**Quelltext:**
★ ★ ★ ★ ★ ★ ★
Von dieser Art brauchen wir mehr – denn auch die nachgeschärfte Klimapolitik verfehlt das Notwendige deutlich. Druck auf die Politik ist sicher nötig – ihn fordern die Politiker:innen sogar selbst. Doch von welchem Menschenbild gehen wir dabei aus? Menschen, die allein auf Druck reagieren, wie ein unbelebter Körper?
Menschenbilder: Homo oeconomicus und kognitive Verzerrungen
In der Vergangenheit wurde der Mensch als „homo oeconomicus“ gesehen. Ein Wesen, das rational denkt und sich in allen Situationen bemüht, den eigenen Nutzen zu mehren. In dieser Logik wäre die Naturzerstörung in vielen Fällen einprogrammiert.
In den 1960er Jahren begann die psychologische Forschung jedoch, dieses Menschenbild zu widerlegen. Es wurde nachgewiesen, dass wir nach Heuristiken urteilen. Diese erlauben zwar schnelle Urteile. Aber rational sind sie nicht. Wir “leiden” unter “Kognitiven Verzerrungen”.
Allzu tief gedrungen ist diese Erkenntnis allerdings nicht. Erst vor zwei Monaten stellt Prof. Christian Stöcker auf diesem Blog fest: „Viele ökonomische Modelle gehen von einem Menschenbild aus, von dem die Psychologie seit vierzig Jahren weiß, dass es nicht stimmt.“ Und Maja Göpel schrieb 2020 ihren Bestseller „Unsere Welt neu Denken“ ebenfalls dazu, wie stark sich der homo oeconomicus bis heute in unseren Köpfen behauptet.
Insofern ist es wichtig, darauf hinzuweisen, dass dieses Menschenbild widerlegt ist und die Kognitiven Verzerrungen zu erklären.
Doch führt uns die Relativierung des homo oeconomicus gut in die Zukunft? Inspiriert uns das Bild des sich irrenden Menschen und wirkt ermutigend? Wohl kaum. Es beschreibt höchstens die Gegenwart. Und genau die Eigenheiten, die uns erst in unsere verzweifelte Lage gebracht haben.
Eine Rückkehr zum homo oeconomicus kann nicht die Lösung sein. Doch wie passt dazu, dass gerade die Klimagerechtigkeitsbewegung zu Recht fordert, dass wir uns stärker an der Wissenschaft orientieren?
★ ★ ★ ★ ★ ★ ★
**Gegebene Angaben:**
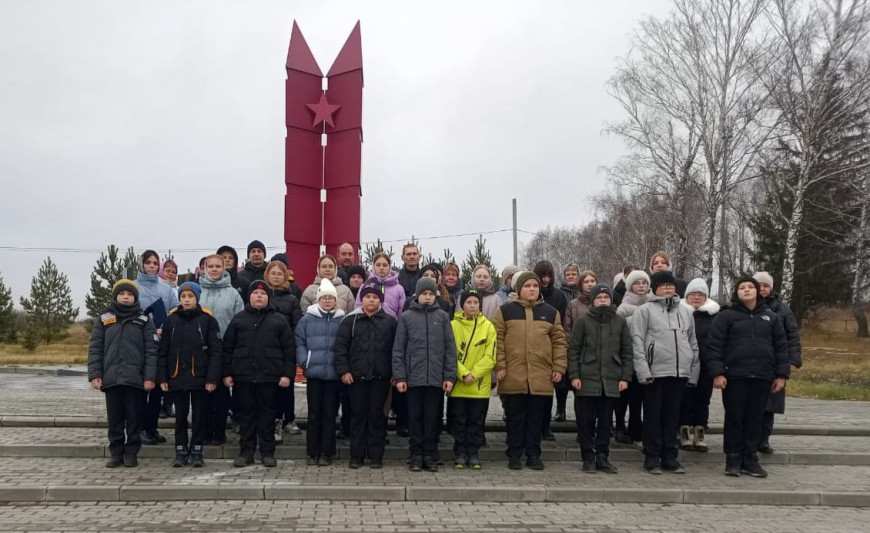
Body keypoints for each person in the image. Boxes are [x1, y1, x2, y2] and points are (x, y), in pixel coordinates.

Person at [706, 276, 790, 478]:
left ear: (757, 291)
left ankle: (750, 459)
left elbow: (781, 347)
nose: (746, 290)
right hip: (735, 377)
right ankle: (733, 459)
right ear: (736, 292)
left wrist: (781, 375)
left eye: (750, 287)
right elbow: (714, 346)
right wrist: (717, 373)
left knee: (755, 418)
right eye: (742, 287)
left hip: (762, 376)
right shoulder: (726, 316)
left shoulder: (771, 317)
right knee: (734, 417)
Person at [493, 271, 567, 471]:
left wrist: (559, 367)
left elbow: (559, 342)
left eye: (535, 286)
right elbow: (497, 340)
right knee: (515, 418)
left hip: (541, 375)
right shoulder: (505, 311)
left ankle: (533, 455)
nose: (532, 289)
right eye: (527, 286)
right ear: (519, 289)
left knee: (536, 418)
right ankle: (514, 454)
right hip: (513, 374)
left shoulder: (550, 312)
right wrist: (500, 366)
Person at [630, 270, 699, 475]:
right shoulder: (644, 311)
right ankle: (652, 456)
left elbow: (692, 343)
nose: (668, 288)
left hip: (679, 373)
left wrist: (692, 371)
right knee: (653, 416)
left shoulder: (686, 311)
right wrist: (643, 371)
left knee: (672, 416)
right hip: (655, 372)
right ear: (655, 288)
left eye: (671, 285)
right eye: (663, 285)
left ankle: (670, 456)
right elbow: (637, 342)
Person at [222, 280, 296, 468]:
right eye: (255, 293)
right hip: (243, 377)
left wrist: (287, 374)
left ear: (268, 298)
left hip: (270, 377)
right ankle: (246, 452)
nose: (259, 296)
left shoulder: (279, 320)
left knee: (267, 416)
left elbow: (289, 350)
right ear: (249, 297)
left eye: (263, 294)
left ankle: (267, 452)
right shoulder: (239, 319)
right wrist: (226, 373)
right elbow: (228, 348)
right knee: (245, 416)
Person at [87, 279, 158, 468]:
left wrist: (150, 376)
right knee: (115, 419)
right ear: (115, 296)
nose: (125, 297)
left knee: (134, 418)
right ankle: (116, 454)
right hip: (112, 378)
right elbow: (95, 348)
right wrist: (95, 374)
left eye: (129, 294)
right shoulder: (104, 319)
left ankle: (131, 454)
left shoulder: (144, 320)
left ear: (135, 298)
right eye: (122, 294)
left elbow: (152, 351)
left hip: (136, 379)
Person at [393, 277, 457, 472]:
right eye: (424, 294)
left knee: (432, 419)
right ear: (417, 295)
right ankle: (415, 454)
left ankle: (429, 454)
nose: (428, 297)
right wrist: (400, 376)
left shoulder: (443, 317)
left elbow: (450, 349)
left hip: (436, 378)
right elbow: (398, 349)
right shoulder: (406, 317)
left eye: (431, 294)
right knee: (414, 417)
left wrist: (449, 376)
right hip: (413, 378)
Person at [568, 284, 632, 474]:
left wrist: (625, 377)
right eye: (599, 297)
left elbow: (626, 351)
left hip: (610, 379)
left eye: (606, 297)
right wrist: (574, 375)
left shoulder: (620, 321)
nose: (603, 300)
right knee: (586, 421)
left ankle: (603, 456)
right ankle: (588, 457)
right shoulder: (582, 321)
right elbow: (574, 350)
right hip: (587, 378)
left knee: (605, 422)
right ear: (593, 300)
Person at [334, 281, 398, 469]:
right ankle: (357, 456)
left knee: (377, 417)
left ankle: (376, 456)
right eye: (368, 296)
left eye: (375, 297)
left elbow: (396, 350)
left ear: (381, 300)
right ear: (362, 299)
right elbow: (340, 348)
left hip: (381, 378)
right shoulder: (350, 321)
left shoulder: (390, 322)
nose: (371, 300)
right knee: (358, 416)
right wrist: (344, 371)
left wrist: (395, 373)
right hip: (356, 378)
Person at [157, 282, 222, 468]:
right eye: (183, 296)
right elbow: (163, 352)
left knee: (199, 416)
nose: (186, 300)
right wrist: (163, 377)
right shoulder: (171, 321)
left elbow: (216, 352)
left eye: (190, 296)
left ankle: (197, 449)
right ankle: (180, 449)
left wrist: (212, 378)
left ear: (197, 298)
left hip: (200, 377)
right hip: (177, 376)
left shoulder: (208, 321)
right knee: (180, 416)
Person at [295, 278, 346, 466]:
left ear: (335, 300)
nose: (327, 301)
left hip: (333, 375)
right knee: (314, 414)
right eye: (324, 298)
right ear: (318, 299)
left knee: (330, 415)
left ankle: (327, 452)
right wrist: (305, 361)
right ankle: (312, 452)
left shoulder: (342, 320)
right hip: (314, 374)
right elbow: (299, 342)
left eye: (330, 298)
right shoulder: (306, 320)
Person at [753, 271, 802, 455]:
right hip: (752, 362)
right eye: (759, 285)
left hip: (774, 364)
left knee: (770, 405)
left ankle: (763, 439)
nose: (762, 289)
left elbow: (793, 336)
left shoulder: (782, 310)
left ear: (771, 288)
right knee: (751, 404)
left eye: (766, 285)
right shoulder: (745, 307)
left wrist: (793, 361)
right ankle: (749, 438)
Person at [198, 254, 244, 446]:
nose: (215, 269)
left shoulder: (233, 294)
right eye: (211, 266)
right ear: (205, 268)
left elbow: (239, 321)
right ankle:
★ ★ ★ ★ ★ ★ ★
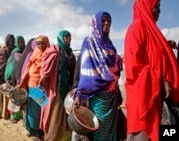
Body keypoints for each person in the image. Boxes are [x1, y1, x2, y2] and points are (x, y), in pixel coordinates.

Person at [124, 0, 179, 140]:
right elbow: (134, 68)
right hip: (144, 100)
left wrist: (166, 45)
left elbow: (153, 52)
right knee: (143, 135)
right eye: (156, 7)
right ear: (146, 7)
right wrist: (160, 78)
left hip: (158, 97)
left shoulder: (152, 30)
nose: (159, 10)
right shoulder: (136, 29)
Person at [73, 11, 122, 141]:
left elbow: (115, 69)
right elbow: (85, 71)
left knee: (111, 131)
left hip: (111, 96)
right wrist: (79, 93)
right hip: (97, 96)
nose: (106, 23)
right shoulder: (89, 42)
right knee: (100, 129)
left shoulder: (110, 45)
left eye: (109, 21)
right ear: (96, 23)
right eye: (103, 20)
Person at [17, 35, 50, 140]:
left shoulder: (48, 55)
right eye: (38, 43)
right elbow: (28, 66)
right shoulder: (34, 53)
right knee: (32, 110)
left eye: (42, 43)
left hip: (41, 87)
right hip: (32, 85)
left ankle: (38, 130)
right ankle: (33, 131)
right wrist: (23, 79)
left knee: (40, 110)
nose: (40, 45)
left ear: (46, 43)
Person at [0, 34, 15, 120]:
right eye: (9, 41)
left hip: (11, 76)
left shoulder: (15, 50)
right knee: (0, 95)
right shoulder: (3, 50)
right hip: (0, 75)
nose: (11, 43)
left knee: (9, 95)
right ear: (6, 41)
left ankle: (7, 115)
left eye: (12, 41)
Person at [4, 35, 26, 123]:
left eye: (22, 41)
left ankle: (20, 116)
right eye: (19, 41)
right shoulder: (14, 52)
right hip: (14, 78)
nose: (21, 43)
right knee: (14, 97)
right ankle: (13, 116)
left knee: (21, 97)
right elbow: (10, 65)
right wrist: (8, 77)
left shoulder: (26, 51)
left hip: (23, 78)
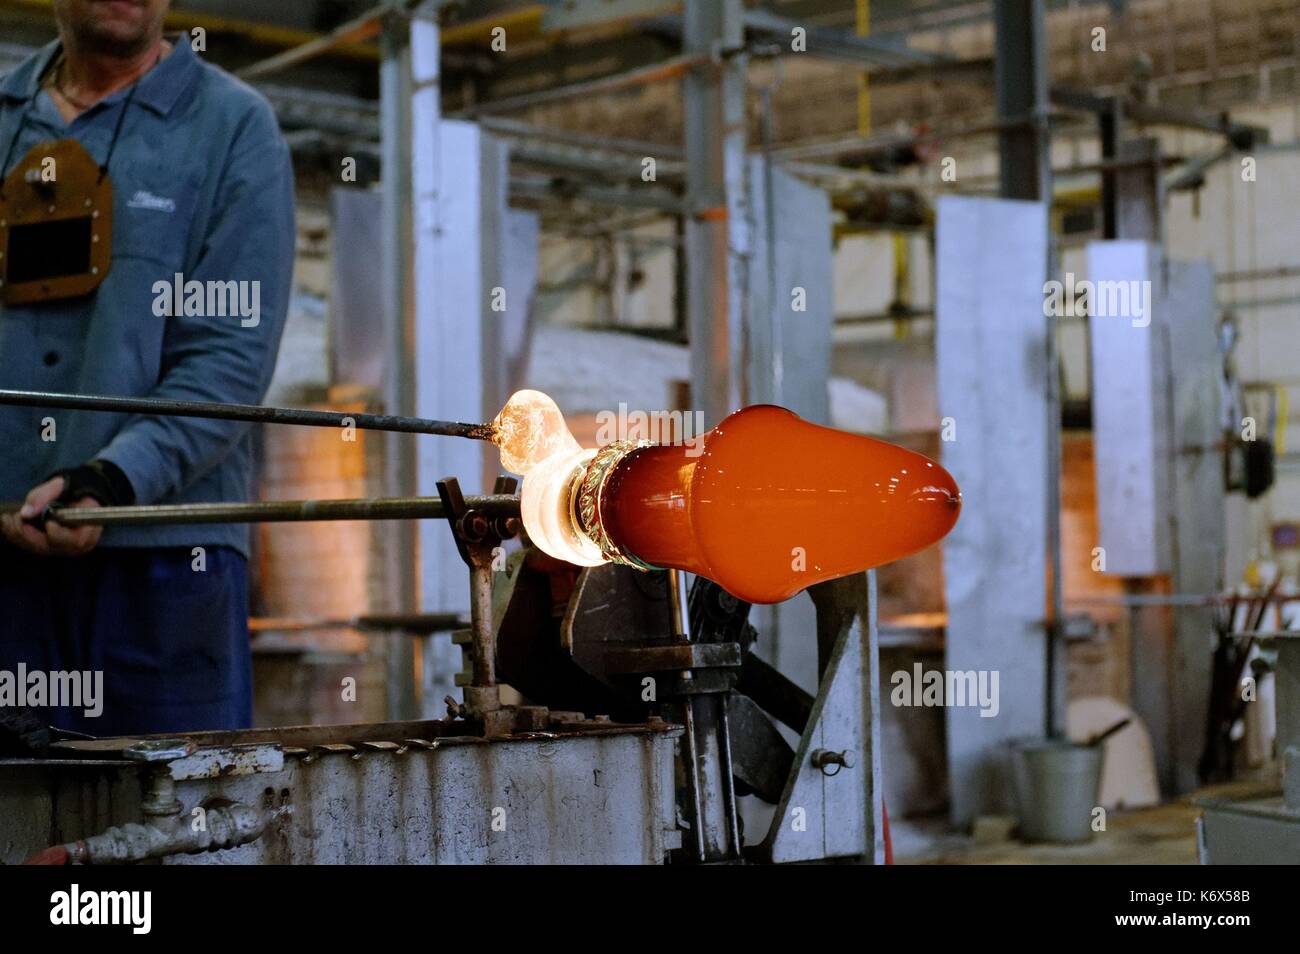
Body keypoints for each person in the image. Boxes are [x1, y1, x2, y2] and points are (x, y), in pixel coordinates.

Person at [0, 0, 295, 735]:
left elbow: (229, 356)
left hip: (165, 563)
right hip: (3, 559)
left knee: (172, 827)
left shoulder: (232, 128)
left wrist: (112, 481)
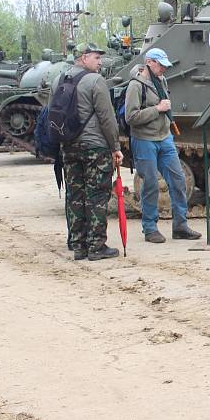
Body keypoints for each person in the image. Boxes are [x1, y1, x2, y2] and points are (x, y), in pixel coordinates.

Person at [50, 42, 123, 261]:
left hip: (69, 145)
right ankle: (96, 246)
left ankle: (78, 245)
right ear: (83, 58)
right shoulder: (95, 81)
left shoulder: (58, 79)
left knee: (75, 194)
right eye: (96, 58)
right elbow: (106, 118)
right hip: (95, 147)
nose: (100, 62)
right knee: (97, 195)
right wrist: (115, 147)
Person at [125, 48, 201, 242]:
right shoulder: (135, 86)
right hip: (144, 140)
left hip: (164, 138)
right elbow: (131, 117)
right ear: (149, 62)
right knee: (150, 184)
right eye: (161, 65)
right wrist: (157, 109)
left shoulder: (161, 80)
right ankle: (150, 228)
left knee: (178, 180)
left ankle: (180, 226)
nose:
★ ★ ★ ★ ★ ★ ★
**Zu erledigende Schritte:**
A: Führen Sie sämtliche Fragesätze auf, die im Quelltext vorkommen.
B: In welchem Jahrzehnt begann die psychologische Forschung laut Quelltext, das Menschenbild des homo oeconomicus zu widerlegen?
C: Geben Sie den Quelltext von „Von dieser Art“ bis einschließlich „vielen Fällen einprogrammiert.“ erneut wieder und ändern Sie dabei „Naturzerstörung“ in „Umweltzerstörung“.
Die Auflistung wird für die Bearbeitung nicht benötigt.

**Lösungen der Aufgaben:**
A:
- Doch von welchem Menschenbild gehen wir dabei aus?
- Menschen, die allein auf Druck reagieren, wie ein unbelebter Körper?
- Doch führt uns die Relativierung des homo oeconomicus gut in die Zukunft?
- Inspiriert uns das Bild des sich irrenden Menschen und wirkt ermutigend?
- Doch wie passt dazu, dass gerade die Klimagerechtigkeitsbewegung zu Recht fordert, dass wir uns stärker an der Wissenschaft orientieren?

B: In den 1960er Jahren.

C:
Von dieser Art brauchen wir mehr – denn auch die nachgeschärfte Klimapolitik verfehlt das Notwendige deutlich. Druck auf die Politik ist sicher nötig – ihn fordern die Politiker:innen sogar selbst. Doch von welchem Menschenbild gehen wir dabei aus? Menschen, die allein auf Druck reagieren, wie ein unbelebter Körper?
Menschenbilder: Homo oeconomicus und kognitive Verzerrungen
In der Vergangenheit wurde der Mensch als „homo oeconomicus“ gesehen. Ein Wesen, das rational denkt und sich in allen Situationen bemüht, den eigenen Nutzen zu mehren. In dieser Logik wäre die Umweltzerstörung in vielen Fällen einprogrammiert.